_DOCUMENT SEGMENT:_
From: Gervase Markham
Subject: [Advocate Play Ogg] Tactics
Date: Sun, 20 Jul 2008 17:25:16 -0700
User-agent: Thunderbird 3.0a1 (X11/2008050714)

I didn't realise this mailing list was for discussion rather than announcements. That being so, I thought I'd circulate an email I sent to Matt Lee when I first got emailed about this campaign. I'd be interested to know what people think.

Gerv

Hi Matt,

I'm a great supporter of encouraging people to play Ogg. I bought a portable music player that could play Ogg, and my entire music collection is encoded that way. But I think you've missed something important here.

People don't like changing media players (or any software, for that matter). And it's a fact that VLC is less capable than something like Windows Media Player, which many people use. It doesn't have the integration with portable devices, online stores and so on. If you want people to switch their media playing to VLC so they can play Ogg, you are facing a very stiff battle.

_WORK TO COMPLETE:_
(1) Condense the paragraph of the Ogg email that begins "People don't like changing media players" into a short bulleted list that keeps its main points.
(2) Write the next part of the Ogg email, picking up right after its final sentence.

_INPUT DATA:_
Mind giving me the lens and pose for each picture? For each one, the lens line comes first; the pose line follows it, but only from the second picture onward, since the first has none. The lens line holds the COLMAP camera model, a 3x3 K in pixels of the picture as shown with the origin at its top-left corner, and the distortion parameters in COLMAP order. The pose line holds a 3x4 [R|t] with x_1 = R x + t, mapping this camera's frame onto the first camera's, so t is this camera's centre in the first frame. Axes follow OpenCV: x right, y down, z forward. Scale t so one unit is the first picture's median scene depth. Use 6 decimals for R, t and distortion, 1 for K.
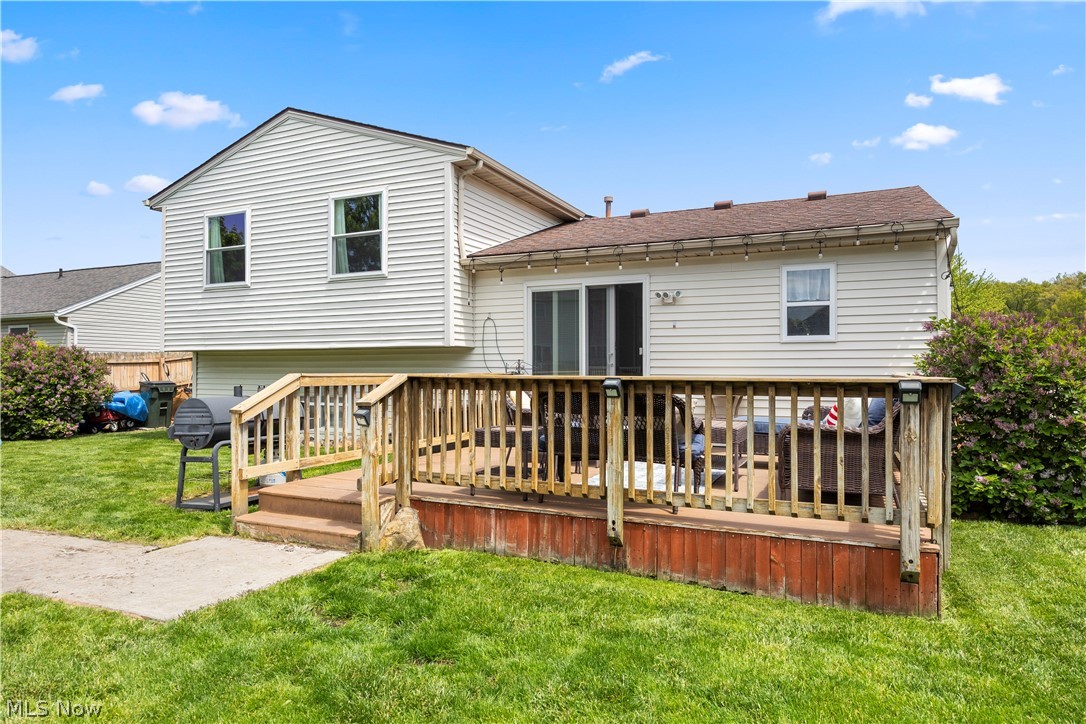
lens RADIAL K [[681.3, 0, 540.6], [0, 681.3, 361.0], [0, 0, 1]] dist [0.000847, 0.001501]
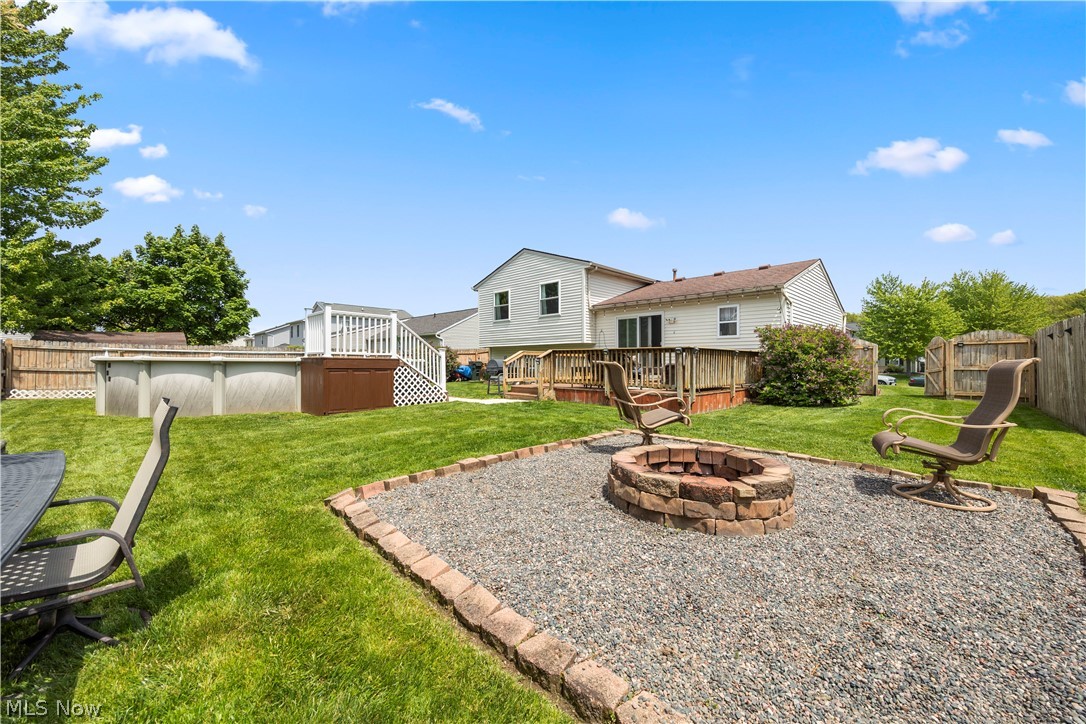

_ANSWERS:_
(1)
- People dislike switching media players or any other software.
- VLC is less capable than widely used players such as Windows Media Player.
- VLC lacks integration with portable devices, online stores and similar services.
- Asking people to move to VLC so they can play Ogg means facing a very stiff battle.

(2)
So consider this: RMS seems to think it's fine to license a library under e.g. a BSD licence rather than the GPL in order to get widespread adoption of a particular standard that it implements. It's a case of adapting your tactics in order to reach your goals.

If that's true, I would suggest you would do much better, for downloaders on Windows, to point them at the DirectShow codecs from http://www.xiph.org/dshow/. (Leaving aside the fact that that page is a UI disaster; you'd need your own download site.) That way, you achieve your goal of getting them to play Ogg without making them switch media player to something which is less featureful.

Installing the codecs automatically enables Ogg for everything which uses the media framework - browser plugins, any media players they have, whatever. No need to switch, change UIs, recreate playlists, etc. etc.

Yes, they would be still using proprietary software. But making an enormous effort to get people to switch from WMP to VLC while they are still running an entire proprietary operating system seems like straining out a gnat and swallowing a camel. If your primary goal is to get people to play Ogg, make that your goal. If your primary goal is to get people to run a complete free software media player, make that your goal. But you can't have both as primary goals, because the best tactics in each case are different.

Also, from a UI point of view, compare:
http://www.playogg.org/
with
http://www.getfirefox.com/

Which front page is most likely to get you to download the software it's promoting?